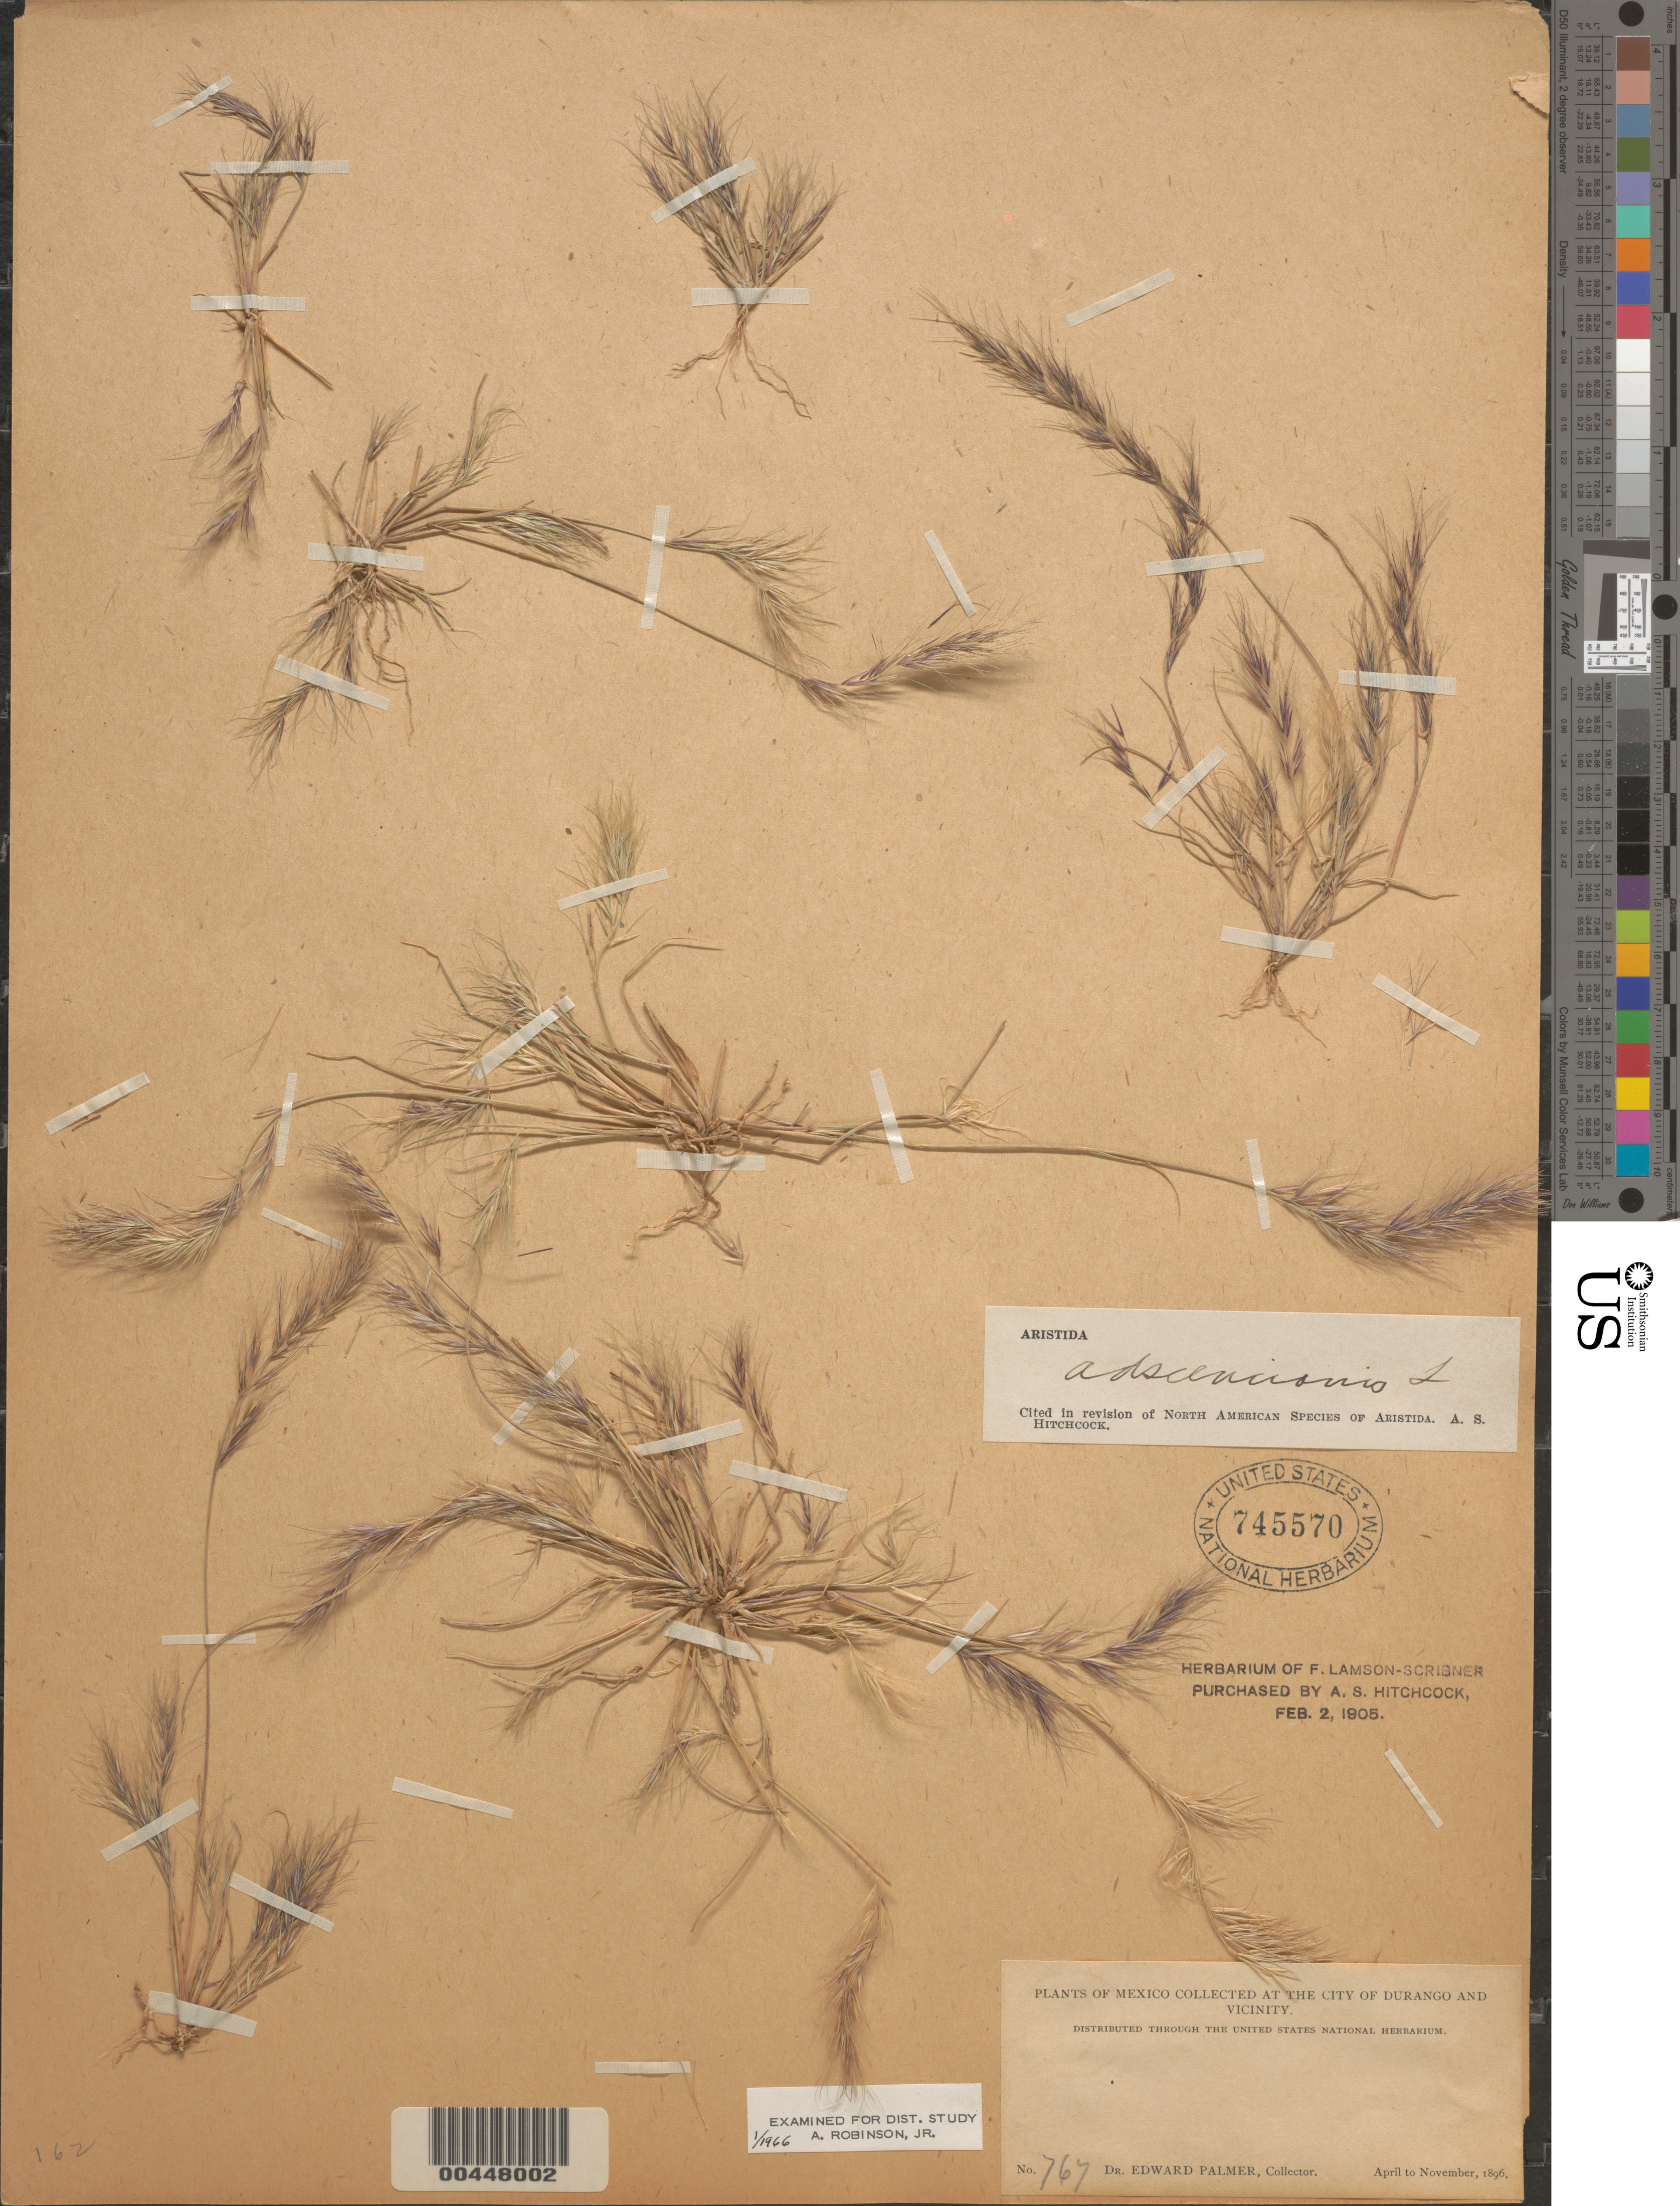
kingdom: Plantae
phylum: Tracheophyta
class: Liliopsida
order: Poales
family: Poaceae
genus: Aristida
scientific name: Aristida adscensionis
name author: L.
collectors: E. Palmer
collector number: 767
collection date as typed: Apr 1896 to Nov 1896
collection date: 1896-04/1896-11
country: Mexico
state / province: Durango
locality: City of Durango and vicinity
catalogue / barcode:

* * * * * * * * *

→ **What the exercise asks**: Edit the part of the data that opens with the line containing "name author: L." and runs through the end, changing "locality" to "site" and leaving everything else as it is. Return only those lines.

→ **Task response**:
name author: L.
collectors: E. Palmer
collector number: 767
collection date as typed: Apr 1896 to Nov 1896
collection date: 1896-04/1896-11
country: Mexico
state / province: Durango
site: City of Durango and vicinity
catalogue / barcode:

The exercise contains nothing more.